The Influence of Ozone Changes on the Stratospheric Dynamics in 4xCO2 Climate Simulations

Kurzfassung

Ozone modifies the temperature in the stratosphere and thus it is important to quantify the climate impacts exerted by stratospheric ozone in climate models. This could yield new insights into the role of the ozone layer in the climate system. An increase in the CO2 concentrations in this system changes the temperatures and dynamics of the troposphere and stratosphere and thereby also the ozone concentrations. Since ozone absorbs longwave and shortwave radiation, the altered ozone distribution, in turn, affects temperatures and thus also modifies the CO2-induced changes in stratospheric dynamics. The stratospheric dynamics influence the transport of trace gases like ozone and water vapor and can also impact the tropospheric dynamics. This motivates to study these in detail. Therefore, model simulations were performed using a climate-chemistry model in which CO2 concentrations were quadrupled compared to pre-industrial times. For the 4xCO2 simulation, this was done once by prescribing an unchanged (pre-industrial) ozone distribution and once a changed ozone distribution from a previous 4xCO2 simulation.
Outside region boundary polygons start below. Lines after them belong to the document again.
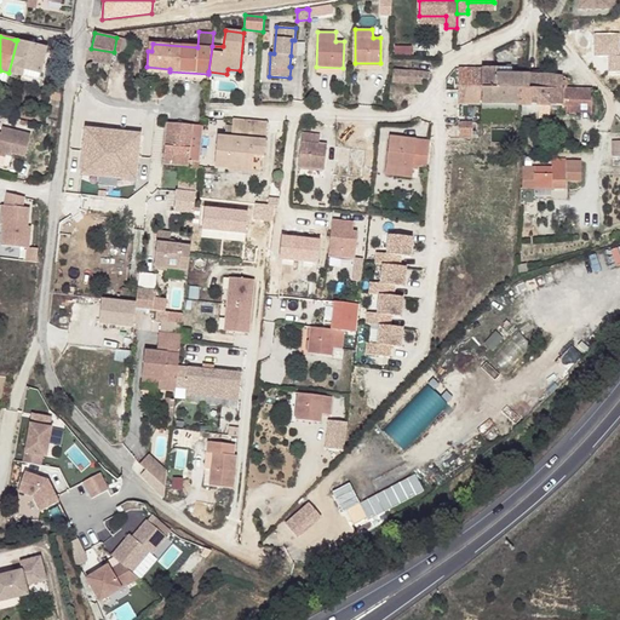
[(46,49),(17,40),(9,73),(39,80),(46,49)]
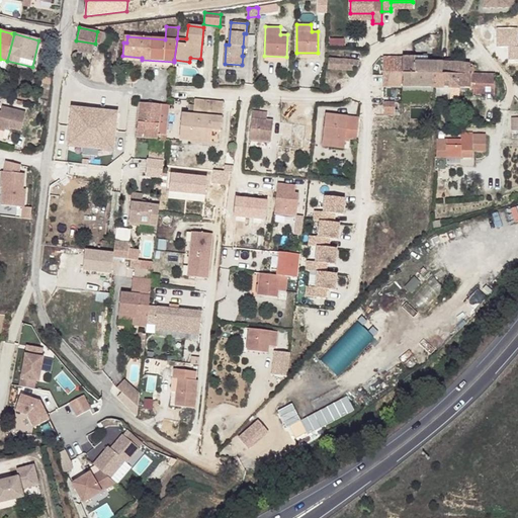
[(95,44),(76,40),(78,52),(75,53),(73,54),(72,55),(71,57),(72,58),(75,59),(78,59),(83,60),(83,54),(92,55),(95,44)]
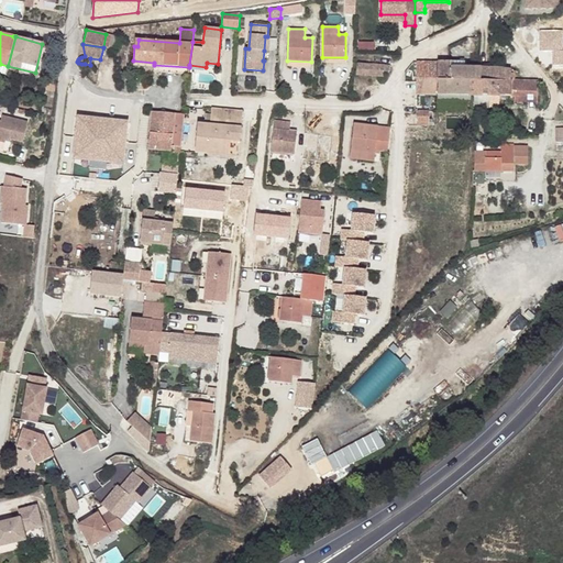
[(451,62),(417,63),(417,94),(438,95),(471,95),(471,81),(473,81),(473,67),(464,67),(464,62),(451,62)]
The change in ozone leads to a significant strengthening of the stratospheric easterly winds in summer, as well as a systematic weakening of the polar vortex in both hemispheres. In addition, the duration of the polar vortex period is shorter due to the CO2-induced change in the ozone field. Furthermore, the Brewer-Dobson circulation (BDC) changes as diagnosed by the mass streamfunction. This diagnostic shows that the CO2-induced acceleration of the residual circulation is systematically damped. But the damping is only significant in the summer shallow branch. Another way to analyze the change in the full transport circulation, the BDC, is the diagnostic of the age of air (AoA). Due to ozone changes an AoA increase can be analyzed in the entire stratosphere, although there are no significant changes in the mass streamfunction in the most regions. The ozone induced changes in the stratosphere also affect the troposphere. The tropospheric polar front jet in the Southern Hemisphere (SH) experiences a systematically weaker shift toward the pole due to a changed ozone distribution. These results make clear that CO2-induced ozone changes in the stratosphere have a discernible impact on temperature and dynamics there and in the troposphere. This underline the relevance of realistic representations of ozone distributions in climate models.